Here are some Chronicle staff-recommended reads to bring February to a close:
- Britney Spears, fame, power, misogyny, and control: This author provides commentary on it all. (The Cut)
- A 105-year-old woman beat Covid-19, and credits her success to her daily intake of gin-soaked raisins. (The New York Times)
- One victim of sexual abuse by the Ohio State physician Richard Strauss tells his story. (Esquire)
- These are some of the youngest people we’ve lost to Covid-19. (The Washington Post)
- Post Malone, Hootie and the Blowfish, and Pokémon don’t seem as if they belong in the same sentence. This weekend, they do. (Rolling Stone)
- McSweeney’s offers a listing for one unique internship opportunity. (McSweeney’s)
Stat of the day.
More than 120,000
That’s how many Covid-19 cases have been logged at American colleges since January 1, according to a New York Times analysis.
Comings and goings.
- Tynisha Willingham, dean of the College of Education at Mary Baldwin University, in Virginia, has been named interim provost and chief academic officer.
- Aimee Uen, vice president for finance and controller at Loyola Marymount University, in California, has been named senior vice president and chief financial officer.
- Colin Crawford, dean of the Louis D. Brandeis School of Law at the University of Louisville, in Kentucky, has been named dean of the School of Law at Golden Gate University, in California.
Footnote.
This week, a 23-year-old computer-science student in Paris solved a puzzle on another planet.

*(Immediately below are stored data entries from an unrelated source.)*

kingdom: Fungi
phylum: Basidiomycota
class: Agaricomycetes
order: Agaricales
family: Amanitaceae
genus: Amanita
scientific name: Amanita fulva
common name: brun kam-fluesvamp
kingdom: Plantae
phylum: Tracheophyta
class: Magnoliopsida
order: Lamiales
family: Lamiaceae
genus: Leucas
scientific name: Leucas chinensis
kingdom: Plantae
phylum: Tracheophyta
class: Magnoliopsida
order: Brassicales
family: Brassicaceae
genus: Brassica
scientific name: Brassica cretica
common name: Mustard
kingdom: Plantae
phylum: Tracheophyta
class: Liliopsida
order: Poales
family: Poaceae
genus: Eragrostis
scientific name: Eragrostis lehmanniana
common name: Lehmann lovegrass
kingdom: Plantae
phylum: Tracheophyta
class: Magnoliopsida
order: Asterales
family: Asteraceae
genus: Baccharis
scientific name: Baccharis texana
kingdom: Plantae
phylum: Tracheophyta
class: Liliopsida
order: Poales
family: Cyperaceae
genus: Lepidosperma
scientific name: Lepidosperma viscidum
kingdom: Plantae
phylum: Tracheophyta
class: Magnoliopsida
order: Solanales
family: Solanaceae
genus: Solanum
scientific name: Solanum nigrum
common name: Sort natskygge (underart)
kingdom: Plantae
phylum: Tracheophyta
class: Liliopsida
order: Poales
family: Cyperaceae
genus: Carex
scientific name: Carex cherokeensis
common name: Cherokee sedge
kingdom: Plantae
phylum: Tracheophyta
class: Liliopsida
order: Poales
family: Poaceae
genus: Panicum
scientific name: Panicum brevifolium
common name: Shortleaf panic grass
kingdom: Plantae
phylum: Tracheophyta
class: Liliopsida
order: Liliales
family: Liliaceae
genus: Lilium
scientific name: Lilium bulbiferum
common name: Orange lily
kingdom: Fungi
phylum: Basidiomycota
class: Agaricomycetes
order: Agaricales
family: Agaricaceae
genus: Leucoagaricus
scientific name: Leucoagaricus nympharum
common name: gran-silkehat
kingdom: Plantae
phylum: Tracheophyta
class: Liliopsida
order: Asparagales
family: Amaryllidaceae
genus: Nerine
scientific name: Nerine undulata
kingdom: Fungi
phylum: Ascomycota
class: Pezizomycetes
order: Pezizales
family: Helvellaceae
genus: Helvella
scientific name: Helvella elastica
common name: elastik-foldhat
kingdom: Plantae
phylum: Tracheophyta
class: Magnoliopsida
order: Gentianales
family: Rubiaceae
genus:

The puzzle came courtesy of NASA’s Perseverance rover, which landed on Mars last week, and was the brainchild of the man in charge of developing the rover’s parachute. The orange-and-white design on the parachute, as a NASA engineer hinted during a news conference on Monday, turned out to contain a secret message: When each colored section of the design was assigned a number in binary code — 1 for orange and 0 for white — they formed strings of 10 numbers that could be translated into letters of the alphabet, as Maxence Abela, the student, and Jerome, his father and collaborator, discovered.
When deciphered, the parachute’s color pattern spells out “Dare mighty things,” a motto NASA’s Jet Propulsion Laboratory takes from an 1899 speech by Theodore Roosevelt. The puzzle reminded Adithya Balaji, a graduate student in computer science at Carnegie Mellon University who also worked on it, of sci-fi movies. “It’s exciting that real life can be sometimes even more exciting than the movies,” Balaji told The New York Times.
And there are more surprises to come as Perseverance continues its work, a NASA representative teased. Sleuths of the internet, get ready.